==== Entries supplied ====

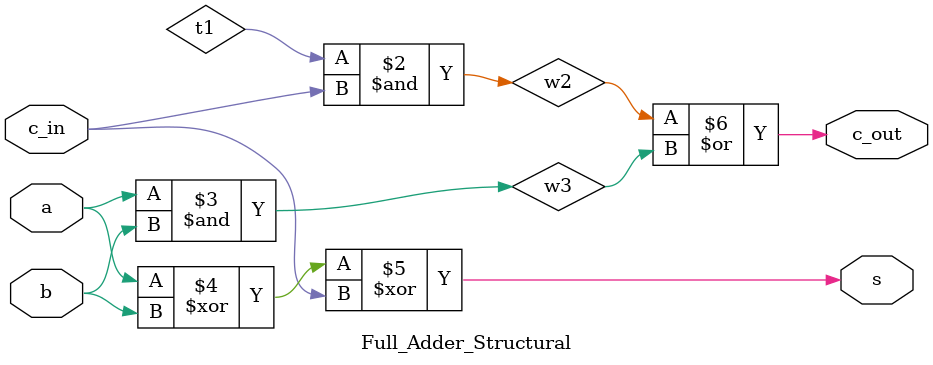
<source format=v>
`timescale 1ns / 1ps


module Full_Adder_Structural(
    c_out,      // carry out
    s,          // sum
    a,          // a
    b,          // b
    c_in        // carry in
    );
    
    output c_out;
    output s;
    input a;
    input b;
    input c_in;
    
    xor(w1, a, b);
    and(w2, t1, c_in);
    and(w3, a, b);
    
    xor(s, a, b, c_in);
    or(c_out, w2, w3);
endmodule

</source>
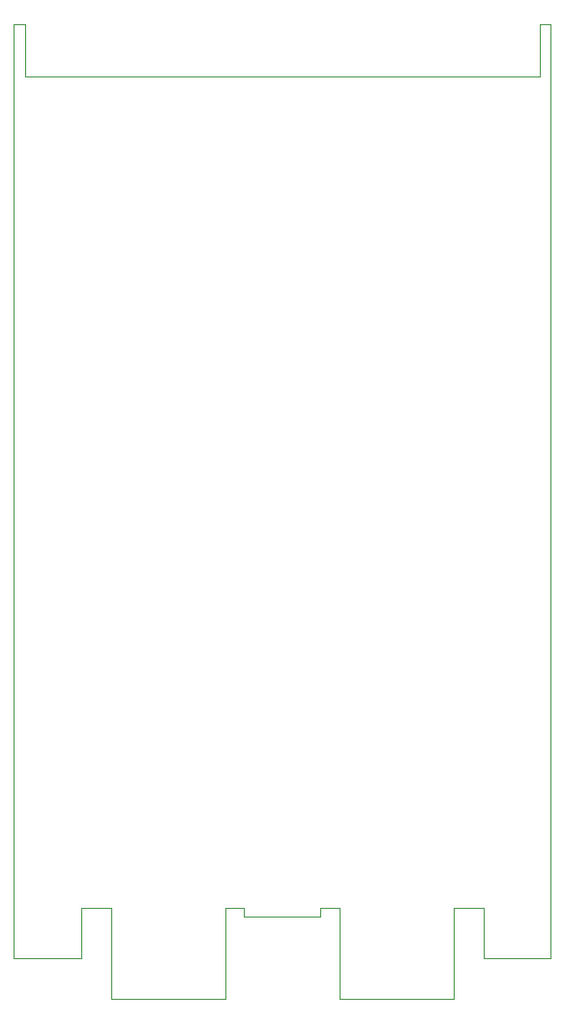
<source format=gbr>
%TF.GenerationSoftware,KiCad,Pcbnew,5.1.6*%
%TF.CreationDate,2021-05-06T17:12:19+02:00*%
%TF.ProjectId,nhci,6e686369-2e6b-4696-9361-645f70636258,rev?*%
%TF.SameCoordinates,Original*%
%TF.FileFunction,Profile,NP*%
%FSLAX46Y46*%
G04 Gerber Fmt 4.6, Leading zero omitted, Abs format (unit mm)*
G04 Created by KiCad (PCBNEW 5.1.6) date 2021-05-06 17:12:19*
%MOMM*%
%LPD*%
G01*
G04 APERTURE LIST*
%TA.AperFunction,Profile*%
%ADD10C,0.050000*%
%TD*%
G04 APERTURE END LIST*
D10*
X43286000Y-92682000D02*
X42286000Y-92682000D01*
X43286000Y-97282000D02*
X43286000Y-92682000D01*
X88286000Y-97282000D02*
X43286000Y-97282000D01*
X88286000Y-92682000D02*
X88286000Y-97282000D01*
X89286000Y-92682000D02*
X88286000Y-92682000D01*
X89286000Y-174382000D02*
X89286000Y-92682000D01*
X83386000Y-174382000D02*
X89286000Y-174382000D01*
X83386000Y-169982000D02*
X83386000Y-174382000D01*
X80786000Y-169982000D02*
X83386000Y-169982000D01*
X80786000Y-177982000D02*
X80786000Y-169982000D01*
X70786000Y-177982000D02*
X80786000Y-177982000D01*
X70786000Y-169982000D02*
X70786000Y-177982000D01*
X69136000Y-169982000D02*
X70786000Y-169982000D01*
X69136000Y-170782000D02*
X69136000Y-169982000D01*
X62436000Y-170782000D02*
X69136000Y-170782000D01*
X62436000Y-169982000D02*
X62436000Y-170782000D01*
X60786000Y-169982000D02*
X62436000Y-169982000D01*
X60786000Y-177982000D02*
X60786000Y-169982000D01*
X50786000Y-177982000D02*
X60786000Y-177982000D01*
X50786000Y-169982000D02*
X50786000Y-177982000D01*
X48186000Y-169982000D02*
X50786000Y-169982000D01*
X48186000Y-174382000D02*
X48186000Y-169982000D01*
X42286000Y-174382000D02*
X48186000Y-174382000D01*
X42286000Y-92682000D02*
X42286000Y-174382000D01*
M02*

</source>
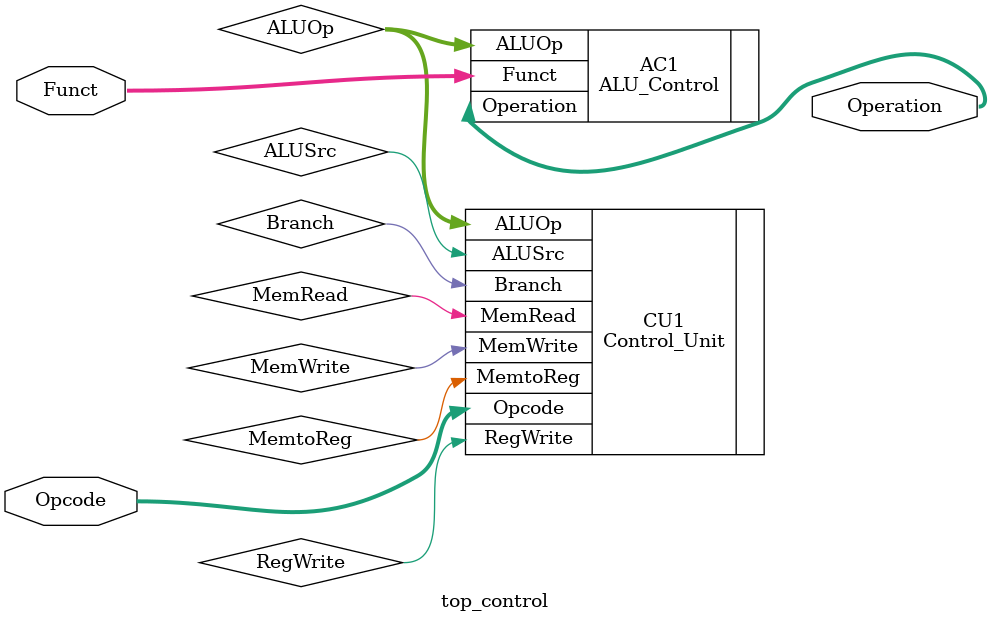
<source format=v>
module top_control
( 
        input [3:0] Funct,
        input [6:0] Opcode,
        output  [3:0] Operation
);      
        wire [1:0] ALUOp;
        wire Branch;
        wire MemRead;
        wire MemtoReg;
        wire MemWrite;
        wire ALUSrc;
        wire RegWrite;
        
 Control_Unit CU1
 (
        .ALUOp(ALUOp),
        .MemRead(MemRead),
        .MemtoReg(MemtoReg),
        .Branch(Branch),
        .MemWrite(MemWrite),
        .ALUSrc(ALUSrc),
        .RegWrite(RegWrite),
        .Opcode(Opcode)
        
 );       
 
 ALU_Control AC1
 (
        .ALUOp(ALUOp),
        .Funct(Funct),
        .Operation(Operation)
 );
 
 endmodule
</source>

====

=== Task objective ===
Exactly the lines from the top of the listing through the line holding "X88286000Y-92682000D02*" should be repeated, with pictures left out.

=== Exercise output ===
<source format=v>
`timescale 1ns / 1ps


module Full_Adder_Structural(
    c_out,      // carry out
    s,          // sum
    a,          // a
    b,          // b
    c_in        // carry in
    );
    
    output c_out;
    output s;
    input a;
    input b;
    input c_in;
    
    xor(w1, a, b);
    and(w2, t1, c_in);
    and(w3, a, b);
    
    xor(s, a, b, c_in);
    or(c_out, w2, w3);
endmodule

</source>
<source format=gbr>
%TF.GenerationSoftware,KiCad,Pcbnew,5.1.6*%
%TF.CreationDate,2021-05-06T17:12:19+02:00*%
%TF.ProjectId,nhci,6e686369-2e6b-4696-9361-645f70636258,rev?*%
%TF.SameCoordinates,Original*%
%TF.FileFunction,Profile,NP*%
%FSLAX46Y46*%
G04 Gerber Fmt 4.6, Leading zero omitted, Abs format (unit mm)*
G04 Created by KiCad (PCBNEW 5.1.6) date 2021-05-06 17:12:19*
%MOMM*%
%LPD*%
G01*
G04 APERTURE LIST*
%TA.AperFunction,Profile*%
%ADD10C,0.050000*%
%TD*%
G04 APERTURE END LIST*
D10*
X43286000Y-92682000D02*
X42286000Y-92682000D01*
X43286000Y-97282000D02*
X43286000Y-92682000D01*
X88286000Y-97282000D02*
X43286000Y-97282000D01*
X88286000Y-92682000D02*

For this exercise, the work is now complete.